Ainda assim, o delegado, "de forma sub-reptícia", solicitou que as advogadas e a cliente fossem à delegacia, levando uma petição com cópia de toda a documentação do caso. Na ocasião, Maurício Alves ressaltou que seria de "suma importância a apresentação de tudo naquela data".

"Verifica-se, dessa forma, que a atitude dissimulada e premeditada da autoridade policial configuraria um verdadeiro flagrante preparado, uma vez que levou as impetrantes a realizarem uma conduta que poderia não ter sido realizada em situação normal", avaliou o desembargador, lembrando que a Súmula 145 do STF determina que não há crime em caso de flagrante preparado.

O magistrado destacou que o fato de as advogadas e a cliente terem comparecido à delegacia com a documentação solicitada demonstra a boa-fé delas. As mulheres, "achando que estavam auxiliando a investigação, foram surpreendidas com uma medida arbitrária e ilegal do delegado de polícia, que as prendeu em flagrante, sob a alegação de que o documento apresentado como sendo original da Biblioteca Nacional seria, em verdade, falso", declarou o relator.

Assim, as advogadas não agiram com dolo, disse Cairo David. Pelo contrário: estavam "em pleno exercício do cumprimento de seus deveres legais", amparadas pelo Estatuto da Advocacia (Lei 8.906/1994).

O desembargador também afirmou que os crimes imputados às advogadas não comportam prisão em flagrante. Isso porque o Estatuto da Advocacia determina que o advogado só pode ser preso no exercício da profissão em caso de crime inafiançável (artigo 7º, parágrafo 3º).

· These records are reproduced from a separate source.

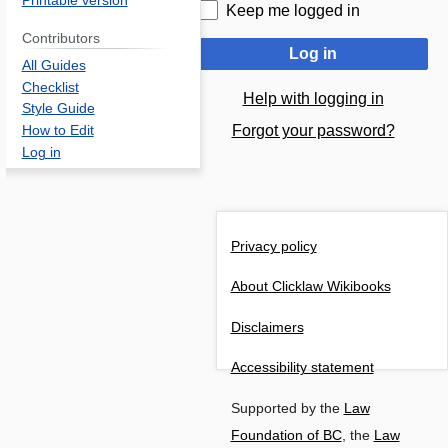
Printable version
Keep me logged in
Contributors
Log in
All Guides
Checklist
Help with logging in
Style Guide
Forgot your password?
How to Edit
Log in
Privacy policy
About Clicklaw Wikibooks
Disclaimers
Accessibility statement
Supported by the
Law
Foundation of BC
, the
Law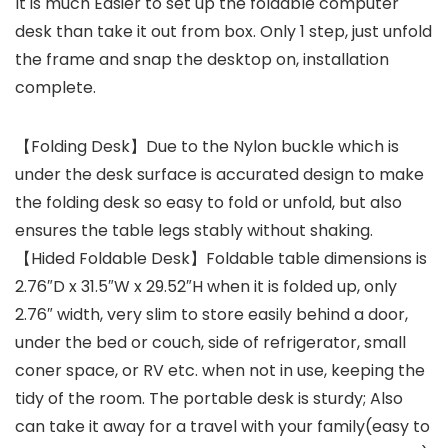
It is much Easier to set up the foldable computer
desk than take it out from box. Only 1 step, just unfold
the frame and snap the desktop on, installation
complete.
【Folding Desk】Due to the Nylon buckle which is
under the desk surface is accurated design to make
the folding desk so easy to fold or unfold, but also
ensures the table legs stably without shaking.
【Hided Foldable Desk】Foldable table dimensions is
2.76″D x 31.5″W x 29.52″H when it is folded up, only
2.76″ width, very slim to store easily behind a door,
under the bed or couch, side of refrigerator, small
coner space, or RV etc. when not in use, keeping the
tidy of the room. The portable desk is sturdy; Also
can take it away for a travel with your family(easy to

"Não obstante, as advogadas, doutora Mariana e doutora Carolina, ficaram incomunicáveis dentro de uma delegacia de polícia por mais de três horas e depois foram transferidas para cela comum, incompatível com sala de Estado Maior", criticou o magistrado.

Ofensas à OAB

A seccional do Rio de Janeiro da OAB afirmou que a decretação de prisão das advogadas no exercício da atividade foi ilegal e apresentou representação contra o delegado por abuso de autoridade no Ministério Público.

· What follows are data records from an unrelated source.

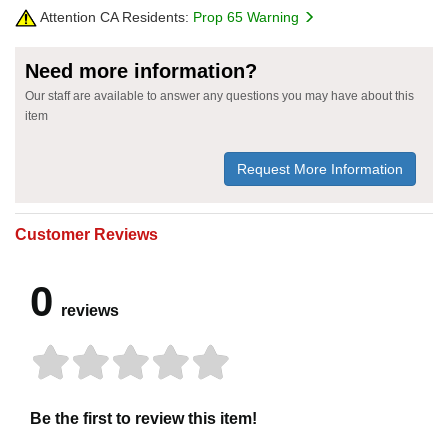
Attention CA Residents:
Prop 65 Warning
Need more information?
Our staff are available to answer any questions you may have about this
item
Request More Information
Customer Reviews
0
reviews
Be the first to review this item!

A pedido de Maurício Alves, o delegado Pablo Dacosta Sartori, da Delegacia de Repressão aos Crimes de Informática do Rio, abriu inquérito contra os dirigentes da OAB-RJ para investigar a prática de uso de documento falso, denunciação caluniosa e associação criminosa e os convocou para prestar esclarecimentos.

Em seu relato, Alves afirmou que representantes da Ordem estariam protocolando uma petição relatando supostos crimes e transgressões disciplinares cometidos por ele. No entanto, o delegado disse que os advogados praticaram "omissões criminosas" na acusação de abuso de autoridade e alega inocência. No inquérito, por duas vezes, os dirigentes foram chamados de "os criminosos da OAB".

O Conselho Federal impetrou Habeas Corpus para trancar a investigação. De acordo com a OAB, advogado não pode ser investigado por sua atuação profissional ou na Ordem. A petição foi assinada pelos procuradores nacionais de Defesa das Prerrogativas Fernando Augusto Fernandes, Ana Karolina Sousa de Carvalho Nunes, Adriane Cristine Cabral Magalhães e Bruno Dias Cândido.

O juiz Paulo Roberto Sampaio Jangutta, da 41ª Vara Criminal do Rio de Janeiro, concedeu HC para trancar inquérito contra o presidente da OAB-RJ, Luciano Bandeira, e os advogados Marcelo Augusto Lima de Oliveira, Victor Almeida Martins, e Raphael Capelleti Vitagliano, respectivamente, presidente, tesoureiro e subprocurador-geral de Prerrogativas da seccional.

Para o juiz, a criminalização de condutas que visam ao exercício da advocacia pode gerar forte ofensa ao Estado democrático de Direito, pois o advogado é um "soldado" do acesso à Justiça. Com informações da assessoria de imprensa do MP-RJ.